Edwards’ office didn’t directly address criteria changes in response to Lipsey’s remarks but said he’s “in favor of saving TOPS.”
“The Transition Committee is currently evaluating options to ensure the program is sustainable,” Edwards spokesman Richard Carbo said. “He is committed to finding solutions for the long-term stability for our students but also working to providing the necessary assistance to students who need it most to get a degree.”
The Board of Regents has frequently discussed the future of TOPS and has recently been hashing out what approach it plans to take when the state Legislature starts its 2016 session.
“I think just about everyone on this board has said we need to relook at the criteria for TOPS,” said Edward Markle, who became vice chairman of the board this week. “If TOPS continues on the way it’s going, we could lose TOPS.”

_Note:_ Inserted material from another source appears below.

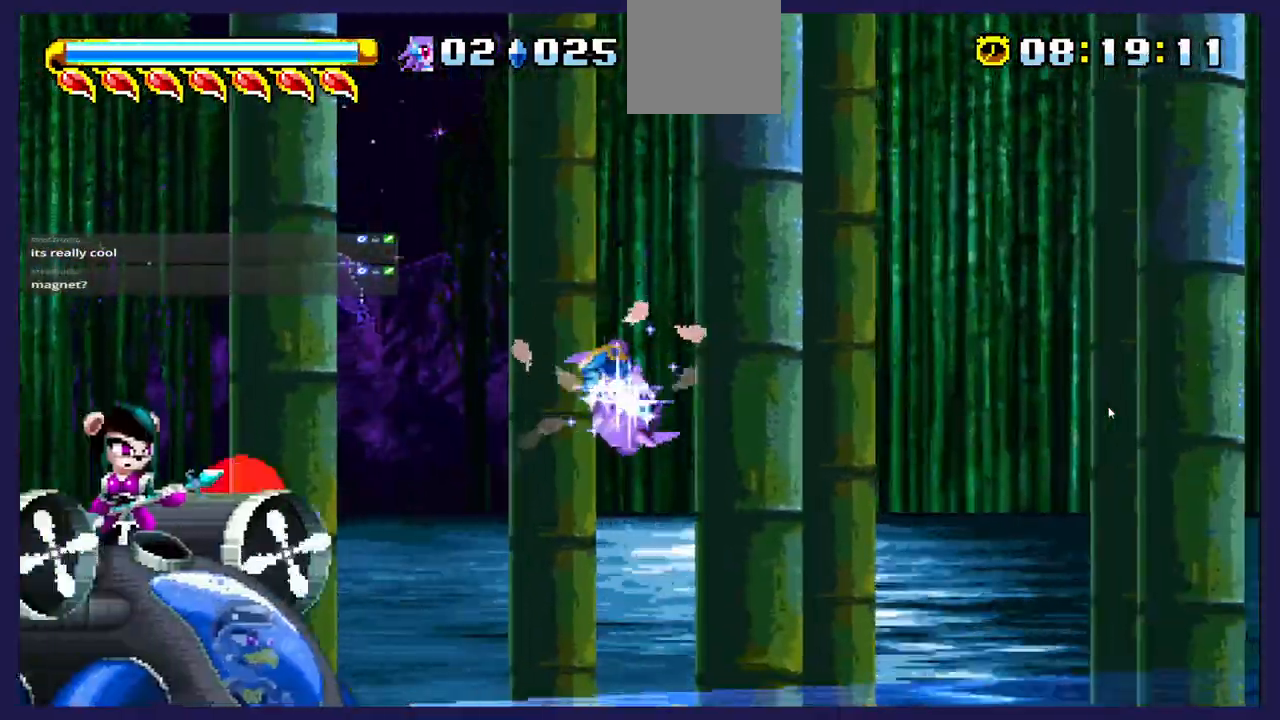
{"buttons": ["DPAD_RIGHT"], "left_stick": "center"}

The program was created as an incentive for Louisiana high schoolers to stay in the state for college and as a pathway for those who otherwise may not be able to afford to stay in school after they finish the 12th grade. To qualify, students have to take the outlined high school curriculum, earn at least a 2.5 grade-point average and score at least a 20 on the standardized ACT test. TOPS generally covers tuition but doesn’t include fees and other costs of attending college.

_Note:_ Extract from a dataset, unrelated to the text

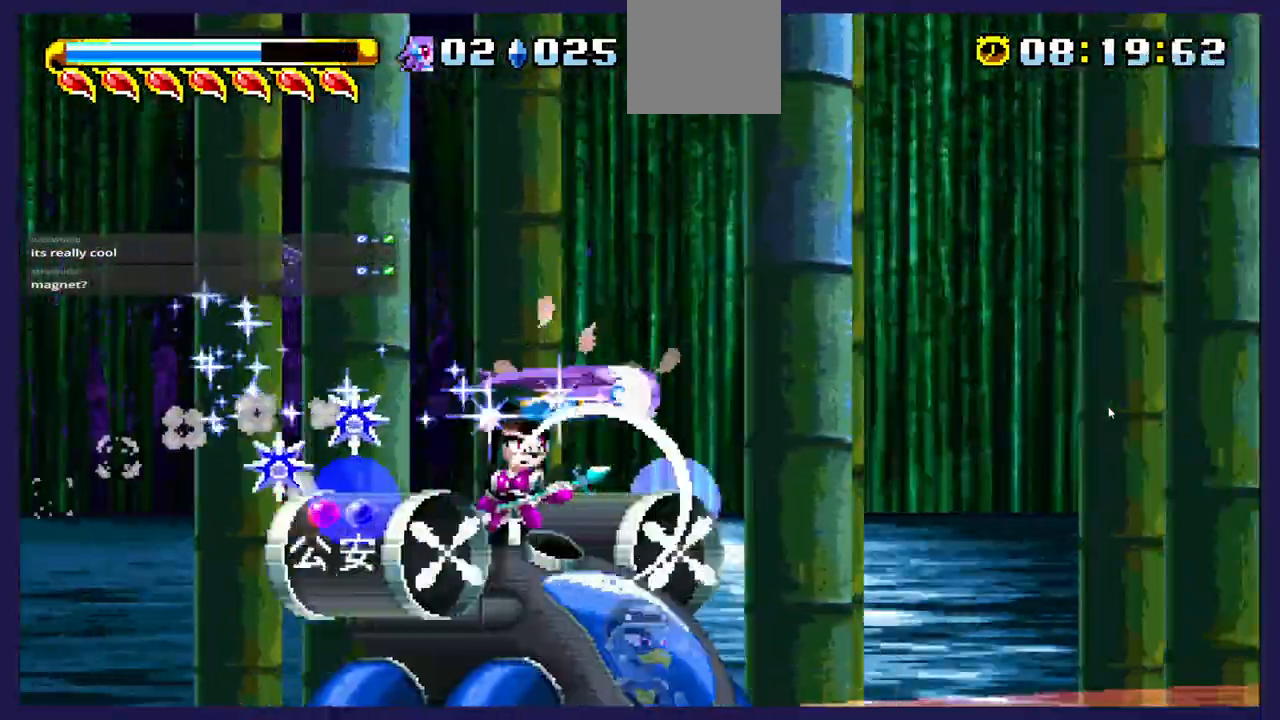
{"buttons": ["DPAD_RIGHT"], "left_stick": "center", "events": []}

State leaders have been sounding alarms about the program’s ballooning price tag and what it could mean for TOPS’ sustainability.
In the most recent fiscal year, the program cost the state $251 million. That’s more than twice as much as the program cost a decade earlier. Meanwhile, the number of students benefiting from TOPS has remained relatively flat at about 45,000 each year.
“Constraints on the state’s budget and resulting increases in college tuition have increased the cost of TOPS to the point where higher education leaders and legislators are concerned about the future sustainability of the program,” the Board of Regents staff wrote in a summary of the program that will be submitted to legislators. “The Legislature could benefit from increased flexibility to sustain the program, even in times of downturns.”
Some lawmakers have pushed for changes in the TOPS educational requirements, but those proposals have all failed to gain significant traction at the Capitol. A 2014 effort that sought to raise the ACT score or grade-point average failed after it faced backlash from vocal TOPS supporters.
But last year, legislators instead pushed through a bill that attempted to unlink TOPS from tuition as a way of reining in its costs. As colleges and universities adopted yearly tuition hikes, the average per-student cost of TOPS has swelled from about $2,800 in 2008 to $5,500 in 2015.
Under that proposal, which Jindal blocked, the state Legislature would have to approve any future increases in the value of TOPS scholarships — effectively stopping the automatic increases that have been tied to the tuition hikes.
Jindal vetoed the bill because he said he viewed it as a cap on the program. Supporters of it have alternately described it as setting a “floor” or a “baseline.”
Regents debated the same points before eventually approving a proposal asking the Legislature to again pass the change, hoping that Jindal’s departure from office would set the stage for approval. Edwards voted in favor of the measure as a state representative last year.
Deputy Higher Education Commissioner for Planning, Research and Academic Affairs Larry Tremblay argued that the move would help make the program more sustainable.
“The bill didn’t cap TOPS; it just said that the Legislature would have to act to raise it,” he said.
But several regents still raised concerns. Board member Claudia Adley said she didn’t feel comfortable expressing her concerns last year because she was new to the board, but she questioned this week whether the approach was best for the state.
“I don’t like capping a program that has been very successful,” she said.
She said she also thinks the state should consider raising TOPS requirements.
Lipsey said he believes raising standards could help motivate students to do better in high school and said he thinks students already are paying attention to what’s required of them to receive TOPS.
“I think it will improve the quality of children we are getting out of high schools now,” he said. “We know that high schools are not doing what they’re supposed to be doing because we are teaching remedial courses.”